Fire Touched (Mercy Thompson, #9)(8)



Joel’s eyes were hot coals that glowed like those of a hellish demon out of a comic book. He was bigger than Adam, and he left oily black marks on the ground wherever his feet touched. People noticed. Once they noticed him, they noticed Adam.

Adam was a public figure, and though he didn’t often appear in his wolf form on the national news, locally, even in his werewolf shape, he was a celebrity. A smallish-town hero, if only because he was sort of famous.

“Hey, Mercy,” came a shout from the double line of cars. “What’s up? When you gonna reopen the shop? Sheba has an electrical problem I can’t find.”

“Shop phone still gets me, Nick,” I called, waving vaguely without looking around. I didn’t need to see him to recognize him. Nick’s Sheba was a VW bug that broke down with a regularity that was almost supernatural. “Gotta go help the police with a car-eating monster on the bridge right now.”
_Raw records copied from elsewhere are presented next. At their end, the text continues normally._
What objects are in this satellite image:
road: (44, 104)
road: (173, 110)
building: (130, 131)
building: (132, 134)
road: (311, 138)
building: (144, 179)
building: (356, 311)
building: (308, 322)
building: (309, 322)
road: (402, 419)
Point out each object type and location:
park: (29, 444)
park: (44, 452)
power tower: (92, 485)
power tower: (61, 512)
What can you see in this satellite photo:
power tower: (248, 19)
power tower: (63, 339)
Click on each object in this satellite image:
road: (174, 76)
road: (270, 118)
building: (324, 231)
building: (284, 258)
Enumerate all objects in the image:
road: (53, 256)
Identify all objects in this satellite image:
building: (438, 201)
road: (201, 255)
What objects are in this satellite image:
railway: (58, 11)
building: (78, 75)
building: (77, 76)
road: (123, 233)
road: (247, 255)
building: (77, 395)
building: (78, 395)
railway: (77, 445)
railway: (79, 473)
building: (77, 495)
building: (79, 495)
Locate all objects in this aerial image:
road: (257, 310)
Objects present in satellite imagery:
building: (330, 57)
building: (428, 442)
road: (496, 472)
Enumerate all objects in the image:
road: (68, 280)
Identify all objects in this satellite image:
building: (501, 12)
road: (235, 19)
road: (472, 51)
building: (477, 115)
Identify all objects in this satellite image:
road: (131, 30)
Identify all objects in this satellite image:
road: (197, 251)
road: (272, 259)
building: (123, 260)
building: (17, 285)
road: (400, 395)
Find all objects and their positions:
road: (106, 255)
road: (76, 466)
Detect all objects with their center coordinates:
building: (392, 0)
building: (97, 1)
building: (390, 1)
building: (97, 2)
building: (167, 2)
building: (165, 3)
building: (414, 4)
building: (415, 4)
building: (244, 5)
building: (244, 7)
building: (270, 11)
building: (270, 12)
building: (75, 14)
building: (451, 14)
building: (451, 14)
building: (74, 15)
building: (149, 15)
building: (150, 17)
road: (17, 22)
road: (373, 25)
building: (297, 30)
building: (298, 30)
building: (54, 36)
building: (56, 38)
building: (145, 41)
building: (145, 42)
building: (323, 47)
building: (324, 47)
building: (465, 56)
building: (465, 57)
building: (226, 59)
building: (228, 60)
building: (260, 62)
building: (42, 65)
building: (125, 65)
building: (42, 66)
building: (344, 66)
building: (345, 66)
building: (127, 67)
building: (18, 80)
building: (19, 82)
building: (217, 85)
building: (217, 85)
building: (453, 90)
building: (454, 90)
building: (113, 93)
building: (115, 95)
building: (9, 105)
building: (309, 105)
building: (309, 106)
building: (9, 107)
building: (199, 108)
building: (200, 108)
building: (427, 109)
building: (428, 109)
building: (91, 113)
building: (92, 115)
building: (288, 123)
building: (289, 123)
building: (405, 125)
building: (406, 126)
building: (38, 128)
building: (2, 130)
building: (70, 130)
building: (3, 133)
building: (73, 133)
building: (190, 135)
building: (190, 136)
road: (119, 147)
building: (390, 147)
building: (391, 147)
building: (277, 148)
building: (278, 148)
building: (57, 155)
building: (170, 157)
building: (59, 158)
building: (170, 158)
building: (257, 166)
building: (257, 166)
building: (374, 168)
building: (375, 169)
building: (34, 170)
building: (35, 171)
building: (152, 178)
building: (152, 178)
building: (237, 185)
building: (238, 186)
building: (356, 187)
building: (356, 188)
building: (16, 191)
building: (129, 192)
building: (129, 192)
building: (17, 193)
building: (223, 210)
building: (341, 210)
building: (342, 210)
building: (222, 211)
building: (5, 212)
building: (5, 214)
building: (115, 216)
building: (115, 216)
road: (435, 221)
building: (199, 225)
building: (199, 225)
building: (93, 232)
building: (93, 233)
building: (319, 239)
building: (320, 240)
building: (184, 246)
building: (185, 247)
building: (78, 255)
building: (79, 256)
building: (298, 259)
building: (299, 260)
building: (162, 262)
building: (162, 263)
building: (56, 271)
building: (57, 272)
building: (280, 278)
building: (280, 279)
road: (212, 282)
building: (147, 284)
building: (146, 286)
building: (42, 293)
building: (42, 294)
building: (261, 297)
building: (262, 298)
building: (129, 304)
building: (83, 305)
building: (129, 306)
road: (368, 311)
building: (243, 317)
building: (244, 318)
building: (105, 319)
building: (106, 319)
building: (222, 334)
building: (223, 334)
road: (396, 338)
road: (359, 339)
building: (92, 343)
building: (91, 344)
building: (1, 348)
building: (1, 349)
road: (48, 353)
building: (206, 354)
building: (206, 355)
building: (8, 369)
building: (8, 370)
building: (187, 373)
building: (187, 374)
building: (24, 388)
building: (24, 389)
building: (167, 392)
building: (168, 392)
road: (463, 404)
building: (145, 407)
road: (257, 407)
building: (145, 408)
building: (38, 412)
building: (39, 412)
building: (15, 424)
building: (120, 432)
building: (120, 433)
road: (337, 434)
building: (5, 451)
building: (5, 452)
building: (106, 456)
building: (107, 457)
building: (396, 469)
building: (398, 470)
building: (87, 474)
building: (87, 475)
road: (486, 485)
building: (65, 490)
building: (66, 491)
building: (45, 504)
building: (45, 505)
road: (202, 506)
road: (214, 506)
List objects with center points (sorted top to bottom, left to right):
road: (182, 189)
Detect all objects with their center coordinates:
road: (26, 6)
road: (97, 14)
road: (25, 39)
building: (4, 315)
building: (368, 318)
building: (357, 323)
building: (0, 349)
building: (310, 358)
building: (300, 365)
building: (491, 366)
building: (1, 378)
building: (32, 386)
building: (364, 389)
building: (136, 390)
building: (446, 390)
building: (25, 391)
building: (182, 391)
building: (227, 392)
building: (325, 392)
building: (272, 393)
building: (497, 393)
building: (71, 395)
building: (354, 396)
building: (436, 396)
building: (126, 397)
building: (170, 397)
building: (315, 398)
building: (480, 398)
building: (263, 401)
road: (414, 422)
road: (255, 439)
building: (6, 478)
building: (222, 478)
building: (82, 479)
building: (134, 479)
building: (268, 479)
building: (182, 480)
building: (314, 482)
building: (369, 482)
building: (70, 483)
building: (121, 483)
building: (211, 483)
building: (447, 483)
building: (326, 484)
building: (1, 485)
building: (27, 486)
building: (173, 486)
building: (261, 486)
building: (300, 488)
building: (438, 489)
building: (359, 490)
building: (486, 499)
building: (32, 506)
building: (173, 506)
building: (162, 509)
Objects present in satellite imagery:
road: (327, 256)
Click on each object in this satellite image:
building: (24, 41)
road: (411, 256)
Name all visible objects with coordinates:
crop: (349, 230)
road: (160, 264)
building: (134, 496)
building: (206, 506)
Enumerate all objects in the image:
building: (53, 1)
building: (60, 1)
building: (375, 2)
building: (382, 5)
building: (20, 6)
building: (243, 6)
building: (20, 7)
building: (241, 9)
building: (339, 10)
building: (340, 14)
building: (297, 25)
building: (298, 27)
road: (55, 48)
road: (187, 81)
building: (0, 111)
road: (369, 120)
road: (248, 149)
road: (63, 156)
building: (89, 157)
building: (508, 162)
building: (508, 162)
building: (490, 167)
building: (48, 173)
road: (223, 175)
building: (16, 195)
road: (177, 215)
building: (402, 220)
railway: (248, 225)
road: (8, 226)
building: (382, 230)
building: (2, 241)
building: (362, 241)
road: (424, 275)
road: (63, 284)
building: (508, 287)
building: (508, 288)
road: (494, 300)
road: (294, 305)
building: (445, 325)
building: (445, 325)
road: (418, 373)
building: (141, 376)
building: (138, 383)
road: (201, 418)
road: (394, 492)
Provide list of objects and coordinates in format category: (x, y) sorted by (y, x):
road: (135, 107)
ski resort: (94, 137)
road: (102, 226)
“What’s on the bridge?” he called, but I just waved again because I was already too far to yell loudly enough for him to hear me.

But a woman stuck her head out of a car as I passed, and yelled, “Is it werewolf trouble, Mercy?”

I didn’t know the voice, but I’d been bathing in the reflected glory of Adam long enough that I wasn’t anonymous anymore, either.

“Nope,” I told her. “Fae monster, I think.”

I was sure that Tony wouldn’t have approved: I was informing the public without talking to him. But I figured that in this era of cell phone cameras, whatever was on the bridge was already due to be famous on YouTube anyway.

The bridge was visible from a long way off on both sides of the river. Something big enough to be “eating cars” was certain to attract people with cameras and cell phones. There would be no covering this up.

Up ahead, the Lampson Building came into view, as did the blue and red flashing lights of dozens of police cars. Lampson International builds the world’s largest cranes, and they’d built their headquarters right at the base of the Cable Bridge. Four stories tall, the glass-and-steel structure was distinctively odd. It looked very much as though some giant had picked up a pyramid, turned it upside down, and squished it back into the ground.

The police had set up two barricades. The first was at the last intersection before the bridge, to keep cars away from it. There were several uniformed policemen directing traffic there. The second barricade was closer to the bridge, just past the entrance to the Vietnam Memorial, which was on the edge and up the hill from the parking lot of the Lampson Building.

We ran past the first barricade without any of the police trying to stop us, though we drew sharp looks. Probably they were too busy with traffic, but it also takes real moxie to try to stop someone who is running with a tibicena and a werewolf. Maybe they recognized Adam.

The land rose gently to meet the beginning of the suspension bridge. I looked away from the police and the stalled traffic to peer at the bridge.

It arced gracefully over the river, more or less a mile across, the most beautiful of the three TriCities bridges over the Columbia, and the only one that was not a highway or interstate. Drapes of thick white cable descended from both sides of the two towers on either side of the center of the bridge.

From the Kennewick shore, I could only see to the top of the arc, halfway across the bridge, about a half mile off. There were a few cars with their noses pointed (mostly) toward us in the Kennewick-bound lane, stopped and apparently empty. The nearest car, a red Buick, rested on its roof, one of the rear tires missing. It looked, to my educated eye, like something had grabbed the tire and ripped it off the car.

The Pasco-bound lane on the right side of the bridge was clear until about halfway to the center. The rest of it looked as though a five-year-old playing with his toy cars had had a temper tantrum. The illusion was enhanced by the distance that made the cars look smaller than they were, tiny and abandoned. It was a false picture of harmlessness: all of those cars had been carrying people. I’ve seen enough wrecks to know which cars might hold bodies, waiting in endless patience for us to deal with whatever had done this before we took care of the dead.

I ran into Adam, who’d turned broadside to me. In wolf form, he was tall enough that I didn’t fall when I hit and big enough that I didn’t knock him over. He waited until I recovered, then looked at the police off to our left. They’d seen us, but, except for Tony, who trotted toward us, didn’t approach. There were a few of them who looked battered, and I could smell blood from here. Theirs or the victims’ I couldn’t tell, but it smelled fresh.

“Okay,” I told Tony. “You should have two other werewolves here already. Adam’s called in the rest of the pack, but it might take a half hour or more to get anyone else here. What do you need?”

“Can you kill this thing? Failing that, we need to keep it on the bridge until the National Guard gets here—about two hours at last check,” Tony said grimly.

He leveled an opaque look at Joel. This was Joel’s first public appearance as a member of the pack. To Tony’s credit, a black dog that looked as though he’d been half formed out of burning charcoal didn’t seem to faze him long. He barely even paused before he continued to speak.

“It doesn’t seem to be inclined to leave the bridge, thankfully. At least here it’s contained, but it has amply demonstrated that it’s staying on the bridge because it wants to be there. Nothing we’ve been able to do does much more than annoy it.”